A 58-page budget: Complete but concise
This is the 54th budget since the country’s independence and the first of this interim government that took over after the fall of Sheikh Hasina and her government on 5 August last year through a mass uprising.

The national budget for FY2025-26 read out today (2 June) is different from the previous one in key focuses and priorities, making a shift from growth- and mega project-focused to a people-centric one, as the finance adviser coined.
The budget speech for FY26 is different in text size as well.
Finance Adviser Salehuddin Ahmed concluded his entire budget projections in 58 pages, way smaller than the 174-page text placed on 6 June last year for the current FY2024-25. If annexures are included, the Bangla speech was 210 pages long.
This is the 54th budget since the country's independence and the first of this interim government that took over after the fall of Sheikh Hasina and her government on 5 August last year through a mass uprising.
Salehuddin's budget speech is concise, telling all about the budget without using unnecessary words, praises, pledges, and jargon, which usually filled dozens of pages in previous years and made budget speeches a boring and tiresome exercise.
The interim government, the adviser said, looks to implement the dream of the July Uprising to build a beautiful, liveable place for the next generation and bring a far-reaching change in people's lives.

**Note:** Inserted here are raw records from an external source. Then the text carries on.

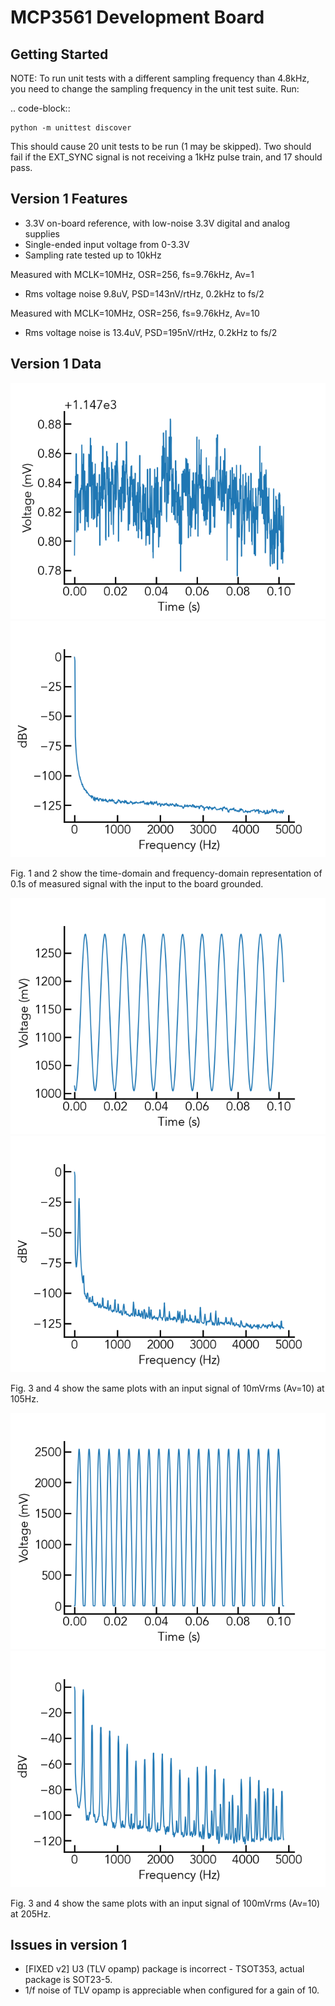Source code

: MCP3561 Development Board
============================

Getting Started
------------------
NOTE: To run unit tests with a different sampling frequency than 4.8kHz, you need to change the sampling frequency in the unit test suite. Run:

.. code-block::
	
	python -m unittest discover

This should cause 20 unit tests to be run (1 may be skipped). Two should fail if the EXT_SYNC signal is not receiving a 1kHz pulse train, and 17 should pass.


Version 1 Features
---------------------------
- 3.3V on-board reference, with low-noise 3.3V digital and analog supplies
- Single-ended input voltage from 0-3.3V
- Sampling rate tested up to 10kHz

Measured with MCLK=10MHz, OSR=256, fs=9.76kHz, Av=1
- Rms voltage noise 9.8uV, PSD=143nV/rtHz, 0.2kHz to fs/2

Measured with MCLK=10MHz, OSR=256, fs=9.76kHz, Av=10
- Rms voltage noise is 13.4uV, PSD=195nV/rtHz, 0.2kHz to fs/2

Version 1 Data
----------------
![Fig. 1](figures/MCP3561DevBoard_grounded_representative.png)
![Fig. 2](figures/MCP3561DevBoard_grounded.png)

Fig. 1 and 2 show the time-domain and frequency-domain representation of 0.1s
of measured signal with the input to the board grounded.

![Fig. 3](figures/MCP3561DevBoard_10mVrms_representative.png)
![Fig. 4](figures/MCP3561DevBoard_10mVrms.png)

Fig. 3 and 4 show the same plots with an input signal of 10mVrms (Av=10) at
105Hz.

![Fig. 3](figures/MCP3561DevBoard_100mVrms_representative.png)
![Fig. 4](figures/MCP3561DevBoard_100mVrms.png)

Fig. 3 and 4 show the same plots with an input signal of 100mVrms (Av=10) at
205Hz. 

Issues in version 1
---------------------
- [FIXED v2] U3 (TLV opamp) package is incorrect - TSOT353, actual package is SOT23-5.
- 1/f noise of TLV opamp is appreciable when configured for a gain of 10. 

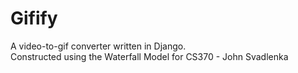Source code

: # Gifify
A video-to-gif converter written in Django. <br />
Constructed using the Waterfall Model for CS370 - John Svadlenka
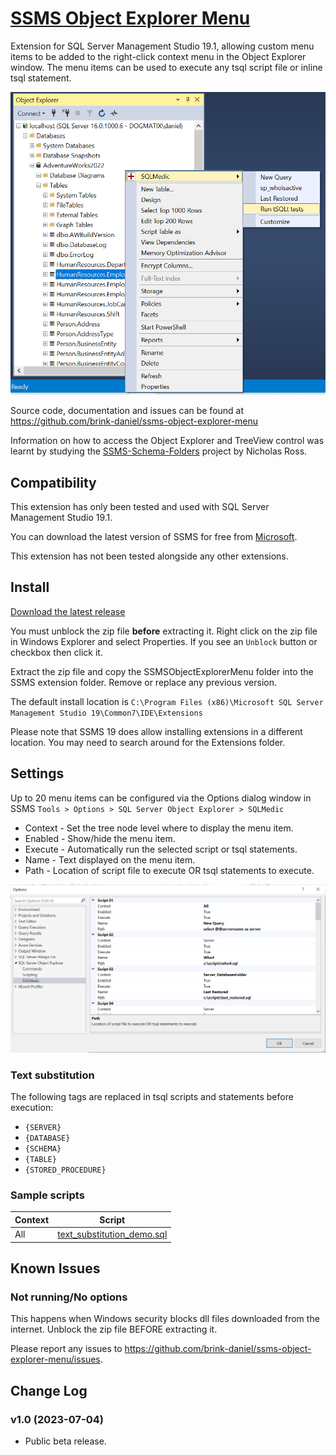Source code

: 
# [SSMS Object Explorer Menu](https://github.com/brink-daniel/ssms-object-explorer-menu)

Extension for SQL Server Management Studio 19.1, allowing custom menu items to be added to the right-click context menu in the Object Explorer window. The menu items can be used to execute any tsql script file or inline tsql statement.

![Object Explorer](ObjectExplorer.png)

Source code, documentation and issues can be found at <https://github.com/brink-daniel/ssms-object-explorer-menu>

Information on how to access the Object Explorer and TreeView control was learnt by studying the [SSMS-Schema-Folders](https://github.com/nicholas-ross/SSMS-Schema-Folders) project by Nicholas Ross.


## Compatibility

This extension has only been tested and used with SQL Server Management Studio 19.1.

You can download the latest version of SSMS for free from [Microsoft](https://learn.microsoft.com/en-us/sql/ssms/download-sql-server-management-studio-ssms).

This extension has not been tested alongside any other extensions. 


## Install

[Download the latest release](https://github.com/brink-daniel/ssms-object-explorer-menu/releases)

You must unblock the zip file **before** extracting it. Right click on the zip file in Windows Explorer and select Properties. 
If you see an `Unblock` button or checkbox then click it. 

Extract the zip file and copy the SSMSObjectExplorerMenu folder into the SSMS extension folder. Remove or replace any previous version. 

The default install location is `C:\Program Files (x86)\Microsoft SQL Server Management Studio 19\Common7\IDE\Extensions`

Please note that SSMS 19 does allow installing extensions in a different location. You may need to search around for the Extensions folder.


## Settings

Up to 20 menu items can be configured via the Options dialog window in SSMS 
`Tools > Options > SQL Server Object Explorer > SQLMedic`

* Context - Set the tree node level where to display the menu item.
* Enabled - Show/hide the menu item.
* Execute - Automatically run the selected script or tsql statements.
* Name - Text displayed on the menu item.
* Path - Location of script file to execute OR tsql statements to execute.

![Options Dialog](Options.png)

### Text substitution

The following tags are replaced in tsql scripts and statements before execution:

* `{SERVER}`
* `{DATABASE}`
* `{SCHEMA}`
* `{TABLE}`
* `{STORED_PROCEDURE}`

### Sample scripts

| Context | Script |
|---------|--------|
| All | [text_substitution_demo.sql](https://github.com/brink-daniel/ssms-object-explorer-menu/blob/main/scripts/text_substitution_demo.sql) |


## Known Issues

### Not running/No options
This happens when Windows security blocks dll files downloaded from the internet. Unblock the zip file BEFORE extracting it.

Please report any issues to <https://github.com/brink-daniel/ssms-object-explorer-menu/issues>.


## Change Log

### v1.0 (2023-07-04)
* Public beta release.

"We have tried to craft this budget to achieve that goal," he said in his televised budget speech.
He kept his speech limited to specific policy steps to create jobs, tame inflation, and encourage investment, and tried to make the tax and duty parts of the speech simple and legible.
The post-independence government's Finance Minister Tajuddin Ahmed's budget speech in 1972 is regarded as one of the most precise in Bangladesh.
He had placed the country's first annual outlay of Tk786 crore to rebuild the war-ravaged newborn country.